The perfection trap. The ideal conditions seem within grasp but never materialise. I remember the first change model I came across, Lewin’s unfreeze, change, refreeze. It made change look so easy but in reality no company ever stops for even the shortest time. Slower decision-makers lose out to agile competitors that launch imperfect products and then improve them over time.
How to fix it?
Set a decision deadline. We do this all the time for execution, so why not apply the same principle and set a deadline for approval decisions? Make it more salient by linking the decision to the go-live deadline – especially if it is driven by a legal or compliance requirement. Maybe include the cost of any delays.
A mindset of ‘Launch & Iterate’. The trial and approval process in pharma is slow. Some of it is necessary to ensure the safety of medicines, but not all. The speed of finding and making available vaccines during Covid is an excellent example of how a catalyst for change and willingness to break long-held habits can shift decision-making.
The 70% rule. Most decisions should be made when you have about 70% of the information you ideally want rather than waiting for certainty. Jeff Bezos advocates this principle to speed up decisions, maintain agility, and respond to the external environment. It also considers that some decisions can be tweaked if new information becomes available.
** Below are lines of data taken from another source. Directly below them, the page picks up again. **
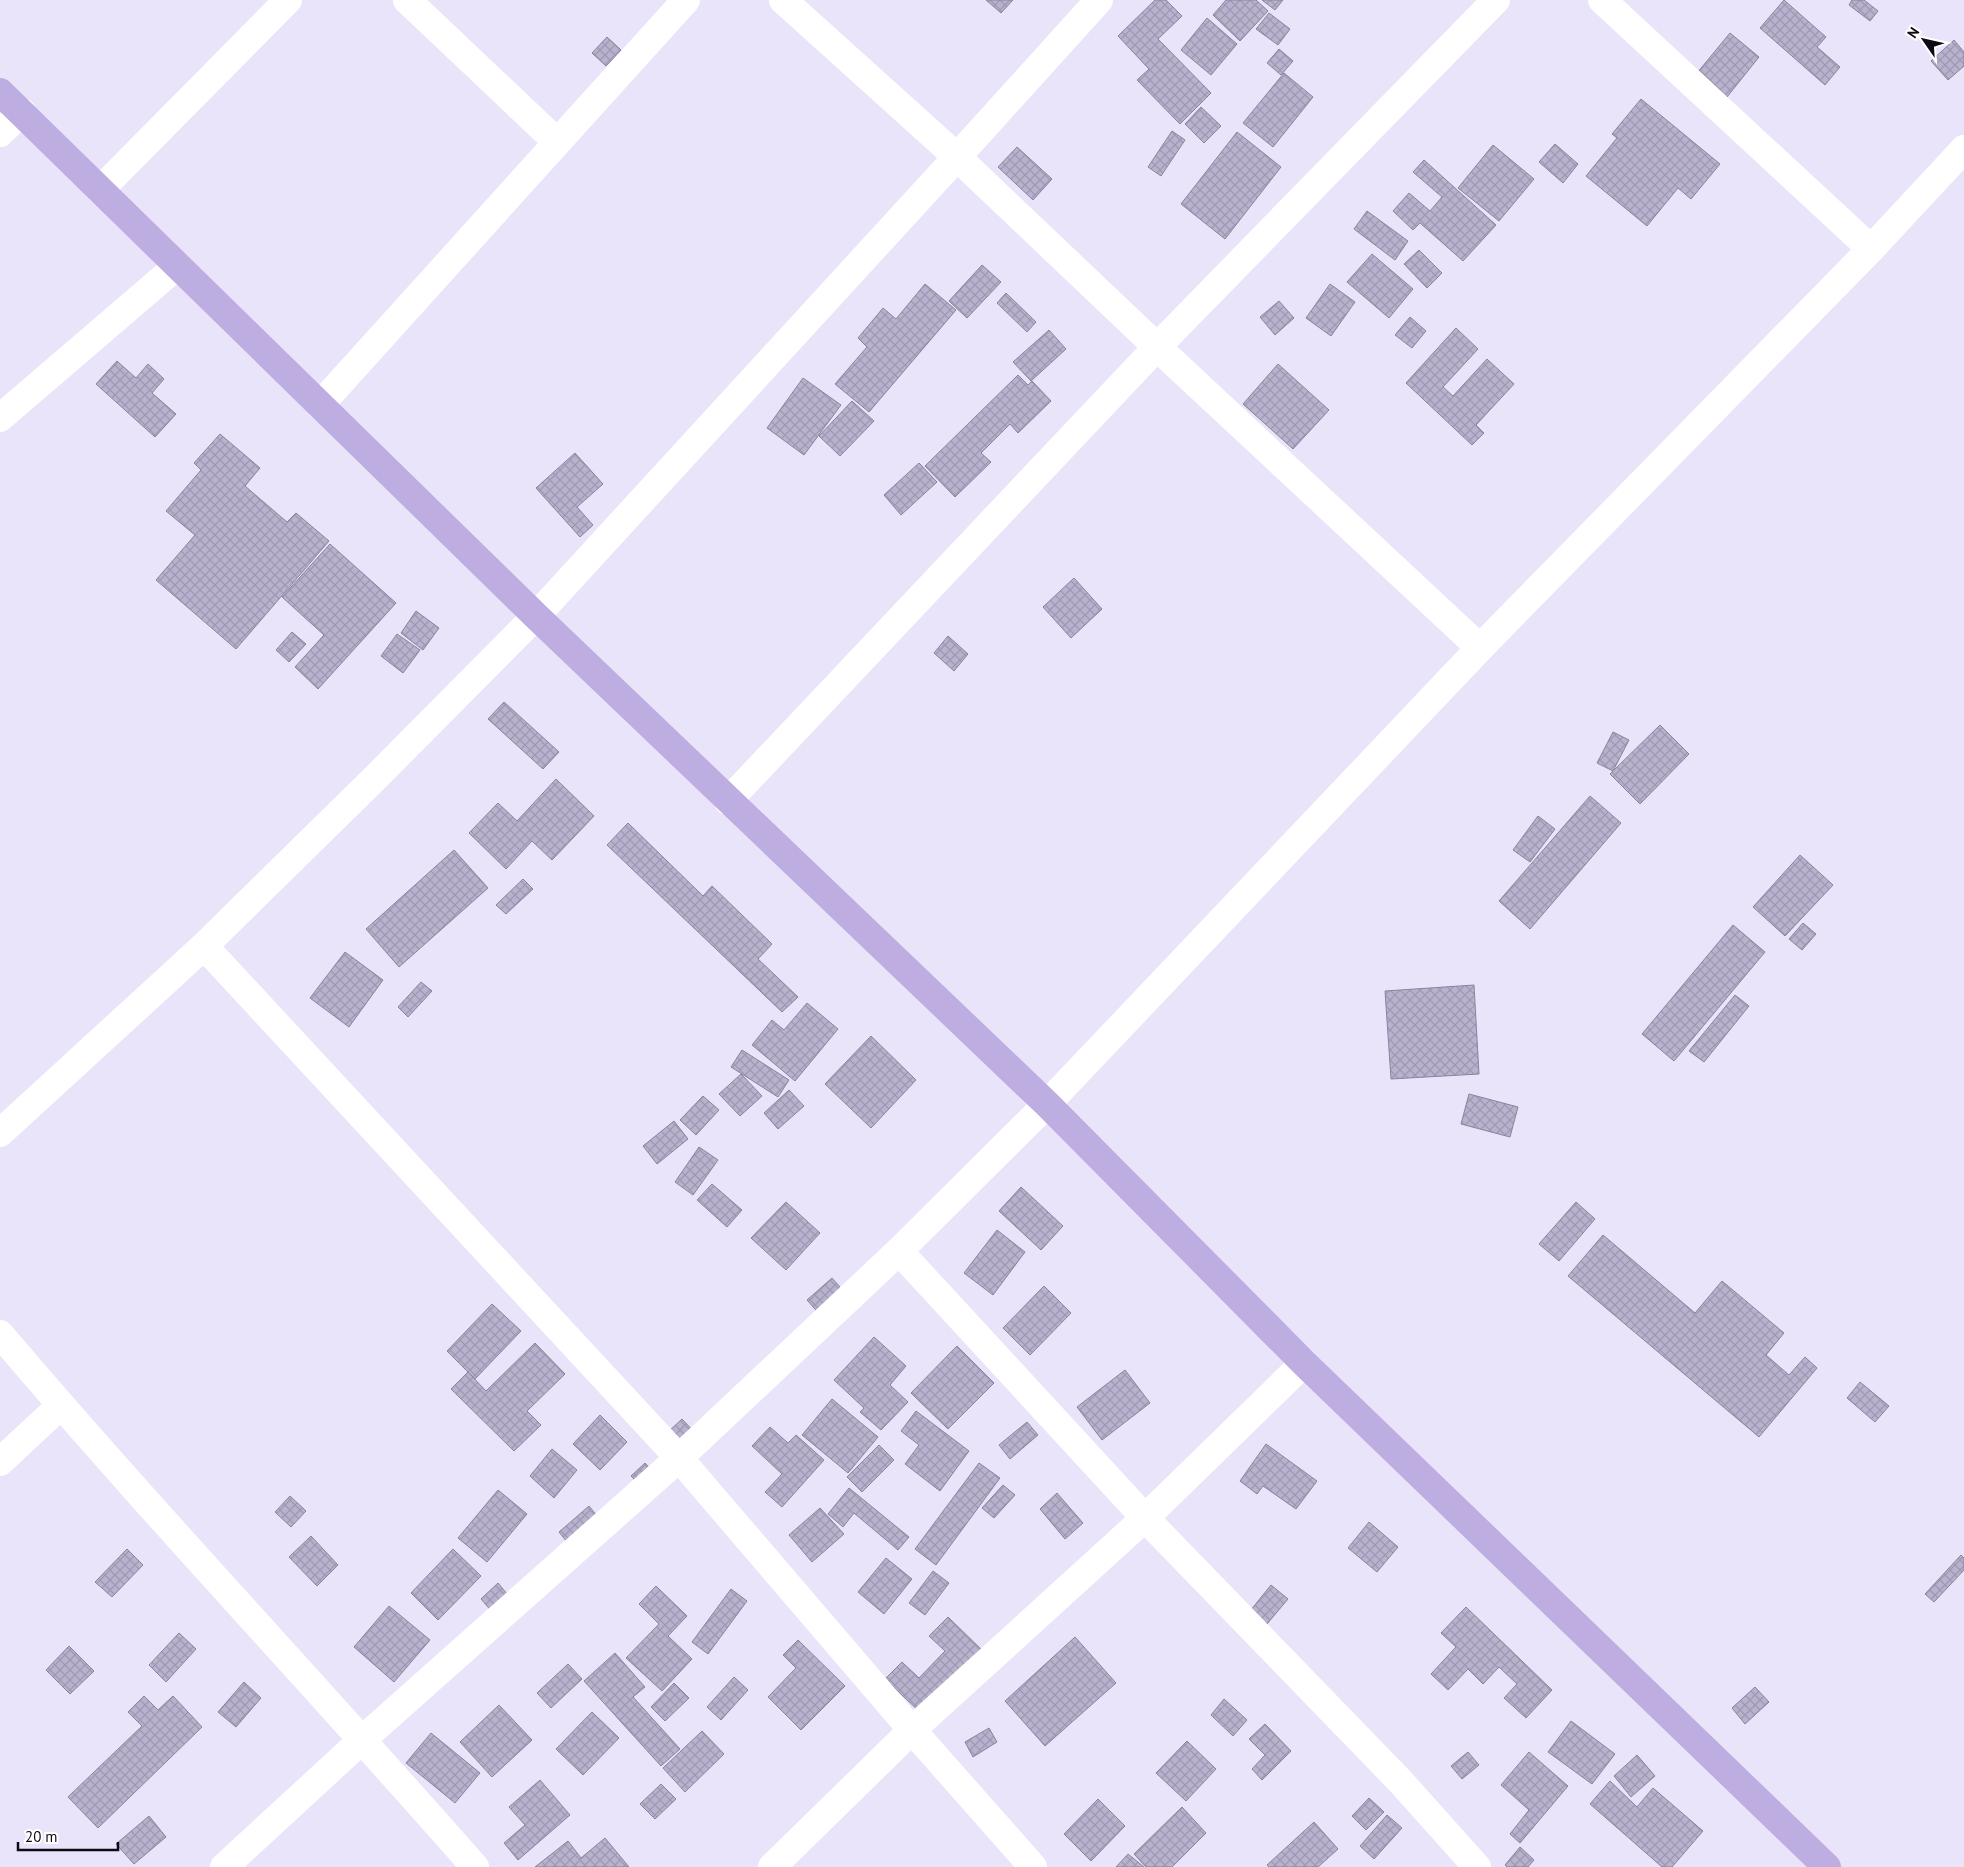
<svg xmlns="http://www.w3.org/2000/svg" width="1964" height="1867" viewBox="0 0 1964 1867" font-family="'PT Sans',sans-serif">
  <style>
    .building { fill: url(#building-cross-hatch); stroke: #8a839d }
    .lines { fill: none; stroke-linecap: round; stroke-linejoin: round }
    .minor { stroke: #fff; stroke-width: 28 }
    .major { stroke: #bdade0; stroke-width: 28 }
  </style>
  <defs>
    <pattern id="building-cross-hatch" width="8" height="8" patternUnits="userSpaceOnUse" patternTransform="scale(1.25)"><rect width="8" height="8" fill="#b9b2ce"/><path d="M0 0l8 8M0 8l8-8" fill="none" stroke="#9e98b0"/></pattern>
  </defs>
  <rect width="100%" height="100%" fill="#eae4fb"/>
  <g class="building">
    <polygon points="986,0 1013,0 1001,13"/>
    <polygon points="1155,0 1166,0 1182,16 1158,39 1211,93 1180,124 1137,80 1149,69 1118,36"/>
    <polygon points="1226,0 1256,0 1268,11 1240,41 1213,15"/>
    <polygon points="1262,0 1283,0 1275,10"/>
    <polygon points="1784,0 1826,37 1817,47 1840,67 1825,85 1760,28"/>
    <polygon points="1852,0 1864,0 1878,11 1870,21 1849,5"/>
    <polygon points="1269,13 1290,29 1278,45 1256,29"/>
    <polygon points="1207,18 1237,44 1211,75 1181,50"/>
    <polygon points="1730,33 1759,57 1727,97 1697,73"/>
    <polygon points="607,37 621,50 606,66 592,53"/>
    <polygon points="1954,40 1964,52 1964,66 1948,80 1931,61"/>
    <polygon points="1279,49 1293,61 1281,75 1267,63"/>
    <polygon points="1284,73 1313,97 1273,147 1243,123"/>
    <polygon points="1641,99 1720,164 1691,199 1678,188 1647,226 1586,176 1617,138 1612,134"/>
    <polygon points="1201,107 1221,126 1204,143 1185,124"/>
    <polygon points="1172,131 1185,140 1161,176 1148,167"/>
    <polygon points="1237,132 1281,167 1225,239 1181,204"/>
    <polygon points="1555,144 1578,164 1563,183 1539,162"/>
    <polygon points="1493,145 1534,179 1499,221 1458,188"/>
    <polygon points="1017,147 1052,179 1033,200 998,167"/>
    <polygon points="1424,160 1496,225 1463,261 1420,223 1413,230 1393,211 1409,193 1430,211 1442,197 1413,172"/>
    <polygon points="1367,211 1408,241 1395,260 1354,229"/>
    <polygon points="1419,250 1442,273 1427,288 1404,264"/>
    <polygon points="1372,254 1413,289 1389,318 1347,282"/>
    <polygon points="982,265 1001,282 967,318 949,301"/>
    <polygon points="925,284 956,310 869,412 835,384 867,347 858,338 883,308 896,319"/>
    <polygon points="1330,284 1355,302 1331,336 1306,318"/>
    <polygon points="1006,293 1036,322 1027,332 997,303"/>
    <polygon points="1279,301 1294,318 1275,335 1260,317"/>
    <polygon points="1410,317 1426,331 1412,348 1395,335"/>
    <polygon points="1456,328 1478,349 1443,387 1453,396 1487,359 1514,384 1476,425 1484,433 1472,445 1406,383"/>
    <polygon points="1049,330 1066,349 1031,381 1013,362"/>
    <polygon points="117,361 136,378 148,364 164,379 152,393 176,414 155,437 96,384"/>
    <polygon points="1278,364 1329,410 1293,449 1243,404"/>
    <polygon points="1018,375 1028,385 1032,381 1051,401 1018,433 1010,424 981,453 991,462 955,497 925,466"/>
    <polygon points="803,378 841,405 804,455 767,428"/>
    <polygon points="852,401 874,421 840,456 819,436"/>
    <polygon points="220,434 260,468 245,486 287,522 296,513 329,541 236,649 156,580 195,535 166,511 201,470 194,463"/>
    <polygon points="575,453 603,484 577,507 593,525 580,537 536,488"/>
    <polygon points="919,463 937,482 901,515 884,495"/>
    <polygon points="330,544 396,603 318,689 295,667 324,635 282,597"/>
    <polygon points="1074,578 1102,609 1071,638 1043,607"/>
    <polygon points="416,611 439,628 423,650 401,633"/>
    <polygon points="292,632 306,644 289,662 276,650"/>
    <polygon points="397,634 420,650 403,673 381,656"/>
    <polygon points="948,636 968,654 954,671 934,653"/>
    <polygon points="504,702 559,752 543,769 488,719"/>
    <polygon points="1660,725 1689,754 1640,804 1610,774"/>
    <polygon points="1613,732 1629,740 1613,771 1597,763"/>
    <polygon points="556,779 594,816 552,860 532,841 506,869 469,833 498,803 517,821"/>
    <polygon points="1590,796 1621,823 1530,929 1499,901"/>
    <polygon points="1538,816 1555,829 1530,862 1513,850"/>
    <polygon points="628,823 703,896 712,886 772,944 758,959 798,997 782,1012 607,845"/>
    <polygon points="454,850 488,888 399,967 366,929"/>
    <polygon points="1800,855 1833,885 1785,936 1753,907"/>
    <polygon points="523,879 533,889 506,914 496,905"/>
    <polygon points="1803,923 1816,934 1802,950 1789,939"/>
    <polygon points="1733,925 1765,952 1674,1061 1642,1034"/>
    <polygon points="345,952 383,980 349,1027 310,998"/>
    <polygon points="421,982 432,991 408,1017 398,1007"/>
    <polygon points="1474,985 1479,1074 1391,1079 1385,991"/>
    <polygon points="1735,995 1749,1006 1704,1062 1689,1051"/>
    <polygon points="807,1003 838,1029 795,1081 752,1045 772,1020 784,1030"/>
    <polygon points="871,1036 916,1080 871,1128 825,1084"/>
    <polygon points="742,1050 789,1080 778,1097 731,1067"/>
    <polygon points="741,1074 762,1096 740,1116 719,1094"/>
    <polygon points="789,1090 804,1106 778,1129 764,1113"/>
    <polygon points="1469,1094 1518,1107 1510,1137 1461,1124"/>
    <polygon points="703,1096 719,1110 696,1135 680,1120"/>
    <polygon points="674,1121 688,1139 657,1164 643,1146"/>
    <polygon points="699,1147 718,1160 693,1195 675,1182"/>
    <polygon points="712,1184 742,1210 727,1227 697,1200"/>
    <polygon points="1021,1187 1063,1226 1041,1250 999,1211"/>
    <polygon points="786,1202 820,1233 786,1270 751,1238"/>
    <polygon points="1576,1202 1595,1219 1559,1261 1539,1244"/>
    <polygon points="997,1230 1025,1252 993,1295 964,1273"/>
    <polygon points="1603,1235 1695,1313 1722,1281 1784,1333 1766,1355 1789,1375 1805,1357 1817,1368 1759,1437 1568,1276"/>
    <polygon points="832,1278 847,1295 822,1317 807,1300"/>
    <polygon points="1044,1286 1071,1313 1030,1355 1003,1328"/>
    <polygon points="492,1304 521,1331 475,1379 447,1351"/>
    <polygon points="874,1337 906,1366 890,1385 908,1402 881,1430 860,1412 864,1408 834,1380"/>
    <polygon points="535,1343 565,1374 527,1411 541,1425 514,1451 451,1389 468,1372 486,1391"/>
    <polygon points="957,1346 994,1383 948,1429 911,1393"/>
    <polygon points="1125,1370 1150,1403 1102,1440 1077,1407"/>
    <polygon points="1860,1382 1889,1406 1875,1422 1847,1398"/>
    <polygon points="832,1399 878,1437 848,1473 802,1435"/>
    <polygon points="916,1411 969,1451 940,1491 905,1464 919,1445 901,1431"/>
    <polygon points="600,1415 627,1442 600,1470 573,1444"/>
    <polygon points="682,1419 699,1437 685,1450 668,1432"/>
    <polygon points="1027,1422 1038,1435 1010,1459 999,1445"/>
    <polygon points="770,1427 788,1443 796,1435 824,1460 782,1507 765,1492 782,1474 752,1446"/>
    <polygon points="1266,1444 1317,1481 1296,1509 1263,1486 1257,1494 1240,1481"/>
    <polygon points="879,1445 894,1460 862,1492 847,1477"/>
    <polygon points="552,1449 577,1470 554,1498 530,1476"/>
    <polygon points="645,1463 659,1478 645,1491 631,1476"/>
    <polygon points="979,1463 1000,1478 936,1565 915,1549"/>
    <polygon points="1003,1485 1015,1495 994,1518 982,1508"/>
    <polygon points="849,1488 909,1537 898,1550 854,1513 843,1527 828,1514"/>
    <polygon points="498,1490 527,1514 487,1562 458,1538"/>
    <polygon points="1057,1493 1083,1523 1065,1539 1040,1509"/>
    <polygon points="290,1496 306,1511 291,1527 275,1512"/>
    <polygon points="589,1506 606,1527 576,1553 559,1532"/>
    <polygon points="820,1508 844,1534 812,1562 789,1535"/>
    <polygon points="1369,1522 1398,1547 1377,1572 1348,1548"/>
    <polygon points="311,1536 338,1565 317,1586 289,1557"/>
    <polygon points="127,1549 143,1565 112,1597 95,1582"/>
    <polygon points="453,1549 481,1576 438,1620 411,1593"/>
    <polygon points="1961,1555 1964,1558 1964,1570 1934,1602 1925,1594"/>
    <polygon points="886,1558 912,1579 884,1614 858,1592"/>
    <polygon points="933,1571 949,1583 925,1615 909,1603"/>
    <polygon points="498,1583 517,1606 500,1621 481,1599"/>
    <polygon points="1271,1585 1288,1599 1267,1624 1250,1611"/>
    <polygon points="656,1586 687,1616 668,1636 692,1659 662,1691 626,1658 659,1624 639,1604"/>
    <polygon points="731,1589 747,1601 708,1654 692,1642"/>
    <polygon points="389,1606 430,1640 394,1682 354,1647"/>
    <polygon points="1466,1607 1552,1690 1526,1718 1504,1698 1517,1684 1499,1667 1483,1684 1468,1669 1448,1690 1431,1674 1456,1647 1441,1633"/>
    <polygon points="948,1617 983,1651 923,1715 885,1679 902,1662 919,1678 945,1651 929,1636"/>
    <polygon points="179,1633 196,1649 166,1682 149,1665"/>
    <polygon points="1075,1637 1116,1683 1045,1746 1005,1701"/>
    <polygon points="798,1640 845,1686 801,1730 768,1697 796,1668 783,1655"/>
    <polygon points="69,1646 94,1671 70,1694 46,1670"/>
    <polygon points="615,1653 645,1687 633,1697 680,1749 661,1766 584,1681"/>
    <polygon points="568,1664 582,1679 551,1708 537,1693"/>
    <polygon points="734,1677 748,1690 721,1720 707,1707"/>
    <polygon points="244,1682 261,1698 236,1727 218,1712"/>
    <polygon points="674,1683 689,1698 665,1721 651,1707"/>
    <polygon points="1755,1687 1769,1702 1745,1724 1732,1708"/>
    <polygon points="144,1696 158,1710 173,1696 202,1727 98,1828 68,1797 142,1726 128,1712"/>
    <polygon points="1224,1699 1247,1720 1233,1736 1211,1715"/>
    <polygon points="499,1705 532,1740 492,1777 460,1742"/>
    <polygon points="592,1712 619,1738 583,1775 556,1749"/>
    <polygon points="1571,1721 1615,1754 1592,1784 1548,1752"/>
    <polygon points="1265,1724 1291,1751 1262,1780 1252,1769 1265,1755 1249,1739"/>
    <polygon points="989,1728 997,1742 973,1757 965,1742"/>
    <polygon points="702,1731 724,1754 685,1792 663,1768"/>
    <polygon points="431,1733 480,1773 455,1803 406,1763"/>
    <polygon points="1187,1741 1216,1769 1186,1801 1156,1773"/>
    <polygon points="1468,1752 1479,1765 1462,1779 1451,1766"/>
    <polygon points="1529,1752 1568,1786 1520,1843 1510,1834 1529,1810 1501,1785"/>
    <polygon points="1637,1755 1655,1776 1631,1797 1614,1776"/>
    <polygon points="540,1780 570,1815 518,1860 504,1843 525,1825 509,1807"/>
    <polygon points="1610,1781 1637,1807 1653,1788 1703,1831 1672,1867 1662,1867 1590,1804"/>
    <polygon points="661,1784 676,1799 655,1819 640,1804"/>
    <polygon points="1369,1798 1384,1812 1366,1830 1352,1816"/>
    <polygon points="1098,1799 1125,1826 1091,1861 1064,1834"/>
    <polygon points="1182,1807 1206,1833 1172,1867 1146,1867 1134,1854"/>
    <polygon points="1387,1815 1402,1828 1374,1859 1360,1846"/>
    <polygon points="149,1816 166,1837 134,1864 116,1844"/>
    <polygon points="1314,1822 1338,1849 1318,1867 1269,1867 1267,1865"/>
    <polygon points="605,1838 629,1867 535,1867 568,1841 581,1858"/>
    <polygon points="1520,1847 1534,1860 1528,1867 1507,1867 1505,1865"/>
    <polygon points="1128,1854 1144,1867 1116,1867"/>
  </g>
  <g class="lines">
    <g class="minor">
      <polyline points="407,0 557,142"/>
      <polyline points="783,0 957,157 1157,347 1480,648"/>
      <polyline points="1602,0 1871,249"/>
      <polyline points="0,133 22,112"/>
      <polyline points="100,190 288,0"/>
      <polyline points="320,405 686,0"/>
      <polyline points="0,418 177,266"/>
      <polyline points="728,801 1157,347 1496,0"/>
      <polyline points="204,946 679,1458 912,1730 1033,1867"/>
      <polyline points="0,1133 204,946 373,780 536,616 957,157 1099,0"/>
      <polyline points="899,1251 1145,1518 1400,1781 1477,1867"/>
      <path d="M0,1334c154,181 318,354 475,533"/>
      <polyline points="0,1462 61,1405"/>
      <polyline points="224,1867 363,1739 679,1458 899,1251 1047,1104 1480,648 1871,249 1964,149"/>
      <polyline points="772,1867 912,1730 1145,1518 1304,1363"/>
    </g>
    <polyline class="major" points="0,92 536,616 1047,1104 1304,1363 1827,1867"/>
  </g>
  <g transform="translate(1924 40) rotate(304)" stroke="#ffffff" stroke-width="4" paint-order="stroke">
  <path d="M0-4L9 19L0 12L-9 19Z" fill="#0d0a13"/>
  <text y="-8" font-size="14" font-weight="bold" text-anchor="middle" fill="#0d0a13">N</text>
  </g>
  <path d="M18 1842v8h100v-8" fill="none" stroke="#0d0a13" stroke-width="2.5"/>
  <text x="25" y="1842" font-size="15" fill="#0d0a13" stroke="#ffffff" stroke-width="4" paint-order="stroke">20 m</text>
</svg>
Identify a decision-maker. Even before a proposal is shaped, knowing who owns the final call is important. Seeking the opinion of stakeholders is essential for gaining input and support, but they need to be aware there is one owner with clear authority.
Create a bias for action. If the organisation’s culture veers towards inaction and consensus, and this is not going to give you the growth you want, then it may be time to start shifting behaviours towards action.
If you recognise some of the situations I described, it’s time for action. Every day or month of delay is a loss opportunity to gain ground in a competitive marketplace. What’s your next move?